Les Alpes suisses sont-elles une toundra sibérienne à la verticale? Dans la Russie septentrionale, le réchauffement climatique fait fondre cette glace éternelle appelée permafrost, provoquant l’apparition de trous géants dans le sol. D'où la question: les chutes de roches sont-elles au paysage alpin ce que la formation de cratères sont aux plaines du Grand Nord? Walter Wildi ne reprend pas la comparaison à son compte, mais il ne l’invalide pas non plus.
Joint par watson, ce professeur honoraire de géologie de l’Université de Genève, coauteur d’un ouvrage fort à propos venant de paraître, Sur les traces des désastres naturels en Suisse (éditions Slatkine), réagit à la catastrophe de Blatten survenue mercredi, veille de l’Ascension.
Le contexte, d'abord:
Qu’en est-il depuis? «La limite du pergélisol ne cesse de remonter, de plusieurs mètres par année, fragilisant des zones rocheuses autrefois cimentées en profondeur par la glace. En effet, la glace tient la roche. Et lorsque la glace fond, l’eau s’infiltre toujours plus profondément dans les fissures, augmentant les risques d’instabilité rocheuse. Les orages accentuent cet effet indésirable.»
La nature de la roche a pu jouer un rôle dans le drame de mercredi. Le Bietschhorn, le nom du massif d’où le glacier Birch a dévalé pour s’abattre sur Blatten, est constitué à son sommet de granit et plus bas de gneiss, indique Walter Wildi.
Comme d’autres scientifiques, Walter Wildi reste prudent sur les causes de l’éboulement géant qui a défiguré le splendide Lötschental. Faut-il tout ou partie l’imputer au réchauffement climatique? Au travail séculaire de la nature? Le géologue rappelle qu’en 1991, un éboulement massif avait charrié 20 millions de mètres cubes de roches, entre Randa et Herbriggen, dans la vallée de Viège, en Valais déjà. Il n’avait pas fait de victimes, aucun village n’avait été rayé de la carte.
Au XVIIIe siècle, deux éboulements rocheux séparés par un intervalle de 35 ans changèrent la physionomie des Diablerets, dans le canton de Vaud – l’écrivain Charles-Ferdinand Ramuz s’inspira de ces événements naturels pour son roman Derborence.
En octobre 2000, la tragédie de Gondo, en Valais, faisait seize morts. En juillet 2024, un glissement de terrain tuait trois personnes dans le Val Maggia, au Tessin.
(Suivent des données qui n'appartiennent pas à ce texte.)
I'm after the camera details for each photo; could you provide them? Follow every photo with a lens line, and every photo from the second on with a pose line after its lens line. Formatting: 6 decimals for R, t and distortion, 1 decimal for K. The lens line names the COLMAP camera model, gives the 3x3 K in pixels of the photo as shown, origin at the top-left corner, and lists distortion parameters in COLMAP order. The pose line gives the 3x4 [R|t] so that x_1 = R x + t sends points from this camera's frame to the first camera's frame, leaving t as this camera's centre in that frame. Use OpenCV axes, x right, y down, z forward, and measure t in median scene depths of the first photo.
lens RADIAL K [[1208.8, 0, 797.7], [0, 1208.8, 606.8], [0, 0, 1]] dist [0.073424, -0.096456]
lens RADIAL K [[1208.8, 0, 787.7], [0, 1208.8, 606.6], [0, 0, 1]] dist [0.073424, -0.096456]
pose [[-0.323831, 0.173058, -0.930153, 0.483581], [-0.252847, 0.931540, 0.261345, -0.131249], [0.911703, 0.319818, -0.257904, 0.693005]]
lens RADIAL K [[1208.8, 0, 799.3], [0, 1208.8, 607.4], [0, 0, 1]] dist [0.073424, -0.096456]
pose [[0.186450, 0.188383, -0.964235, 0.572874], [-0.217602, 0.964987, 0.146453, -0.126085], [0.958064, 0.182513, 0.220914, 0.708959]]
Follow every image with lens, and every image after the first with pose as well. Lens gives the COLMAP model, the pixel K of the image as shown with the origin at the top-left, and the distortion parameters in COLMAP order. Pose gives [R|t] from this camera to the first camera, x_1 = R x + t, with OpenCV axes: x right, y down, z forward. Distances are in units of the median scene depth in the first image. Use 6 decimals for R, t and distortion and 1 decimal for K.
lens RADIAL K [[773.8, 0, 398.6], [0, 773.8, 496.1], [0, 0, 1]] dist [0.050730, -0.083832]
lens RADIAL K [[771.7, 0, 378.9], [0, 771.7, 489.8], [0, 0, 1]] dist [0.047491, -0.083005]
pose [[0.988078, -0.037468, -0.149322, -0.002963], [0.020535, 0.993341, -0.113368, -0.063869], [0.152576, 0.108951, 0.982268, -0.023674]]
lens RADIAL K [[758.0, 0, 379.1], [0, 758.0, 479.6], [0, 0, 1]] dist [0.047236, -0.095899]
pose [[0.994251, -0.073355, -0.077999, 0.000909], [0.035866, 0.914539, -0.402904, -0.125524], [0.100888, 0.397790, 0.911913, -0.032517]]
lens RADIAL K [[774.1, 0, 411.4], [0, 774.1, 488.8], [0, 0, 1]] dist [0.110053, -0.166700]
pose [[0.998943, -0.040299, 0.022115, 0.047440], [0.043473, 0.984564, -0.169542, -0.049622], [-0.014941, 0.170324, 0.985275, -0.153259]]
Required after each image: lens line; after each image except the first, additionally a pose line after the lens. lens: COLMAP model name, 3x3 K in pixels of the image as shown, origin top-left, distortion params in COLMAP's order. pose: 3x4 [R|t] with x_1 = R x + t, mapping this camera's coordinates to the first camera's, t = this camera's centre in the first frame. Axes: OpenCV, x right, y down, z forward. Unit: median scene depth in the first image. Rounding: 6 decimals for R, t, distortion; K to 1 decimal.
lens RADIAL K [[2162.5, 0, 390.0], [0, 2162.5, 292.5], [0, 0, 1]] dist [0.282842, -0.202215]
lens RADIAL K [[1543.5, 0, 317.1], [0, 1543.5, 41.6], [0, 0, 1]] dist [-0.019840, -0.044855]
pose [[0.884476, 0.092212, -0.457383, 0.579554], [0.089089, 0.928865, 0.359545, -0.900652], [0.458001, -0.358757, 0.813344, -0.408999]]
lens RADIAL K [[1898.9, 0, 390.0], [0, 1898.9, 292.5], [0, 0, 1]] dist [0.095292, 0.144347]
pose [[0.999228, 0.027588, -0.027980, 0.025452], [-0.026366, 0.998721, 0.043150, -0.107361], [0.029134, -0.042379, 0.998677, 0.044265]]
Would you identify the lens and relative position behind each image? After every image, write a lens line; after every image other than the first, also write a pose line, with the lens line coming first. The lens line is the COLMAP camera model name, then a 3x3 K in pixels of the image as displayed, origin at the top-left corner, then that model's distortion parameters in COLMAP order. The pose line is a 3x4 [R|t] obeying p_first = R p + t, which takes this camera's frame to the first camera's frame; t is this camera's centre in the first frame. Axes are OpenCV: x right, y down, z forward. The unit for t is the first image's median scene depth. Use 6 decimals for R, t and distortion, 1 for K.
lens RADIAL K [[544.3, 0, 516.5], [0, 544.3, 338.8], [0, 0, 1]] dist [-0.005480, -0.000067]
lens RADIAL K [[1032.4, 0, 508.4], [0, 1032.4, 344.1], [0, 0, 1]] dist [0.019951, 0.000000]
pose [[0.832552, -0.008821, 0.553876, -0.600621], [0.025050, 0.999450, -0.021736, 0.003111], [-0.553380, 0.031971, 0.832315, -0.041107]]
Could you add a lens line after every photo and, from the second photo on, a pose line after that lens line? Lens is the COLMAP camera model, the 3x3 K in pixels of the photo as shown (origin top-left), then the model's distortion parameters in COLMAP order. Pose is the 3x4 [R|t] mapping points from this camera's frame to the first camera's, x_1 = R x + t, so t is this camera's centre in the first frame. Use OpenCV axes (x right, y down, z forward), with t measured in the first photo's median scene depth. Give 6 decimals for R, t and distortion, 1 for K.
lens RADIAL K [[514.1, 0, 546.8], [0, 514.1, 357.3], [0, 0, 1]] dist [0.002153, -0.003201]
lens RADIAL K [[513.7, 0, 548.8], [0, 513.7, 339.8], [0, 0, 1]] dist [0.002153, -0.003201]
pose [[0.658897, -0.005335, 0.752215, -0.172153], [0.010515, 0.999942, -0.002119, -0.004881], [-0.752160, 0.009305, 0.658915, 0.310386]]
Un mois plus tôt, des crues exceptionnelles faisaient déborder le Rhône en sa partie valaisanne. En avril dernier, une coulée de boue, d'arbres et de pierres en amont de Viège causait d’importants dégâts.
Contacté, le conseiller aux Etats valaisan Beat Rieder (Le Centre), originaire de Wiler, la commune du Lötschental située en aval de Blatten, se veut volontaire autant qu’il est possible face aux aléas la nature.
«Ce qu’il faut, reprend l'élu haut-valaisan, c’est investir dans la prévention des risques, afin d’évacuer les habitants lorsqu’un drame est prévisible, comme cela a été fait avant l'éboulement de Blatten, mais aussi afin de parer par des travaux d’infrastructures aux événements les plus fréquents de la nature, pluies torrentielles, chutes de pierres, etc., sachant qu’aucune infrastructure ne pourra jamais empêcher ce qu’on appelle les catastrophes.»
Visiblement atteint par le drame de Blatten, Beat Rieder en appelle à la solidarité confédérale. Sur un plan plus politique, il estime que le rôle premier des pouvoirs publics est de «protéger les citoyens, que ce soit contre les menaces extérieures ou les menaces intérieures, les catastrophes naturelles en faisant partie». Quand viendra l’heure des arbitrages budgétaires, «Blatten, dit-il, devra avoir à la priorité».
Dans l'immédiat, ajoute Beat Rieder, «on peut penser que la catastrophe de Blatten aura un impact négatif sur le tourisme alpin en général et valaisan en particulier, du moins dans un premier temps.»
Comme un hasard du calendrier, on apprenait, dimanche 25 mai, via la NZZ, que la Confédération veut surveiller les mouvements de terrain dans toute la Suisse à l'aide de satellites et qu'une publication des premières évaluations est prévue fin 2025.
Le projet de l’Office fédéral de l’environnement (OFEV), en phase de développement, se base sur des mesures radars par satellite (Insar). Comme l'a précisé une porte-parole de l’OFEV à l'agence de presse Keystone-ATS.
La catastrophe de Blatten dit la nécessité et l'urgence de ce nouveau dispositif.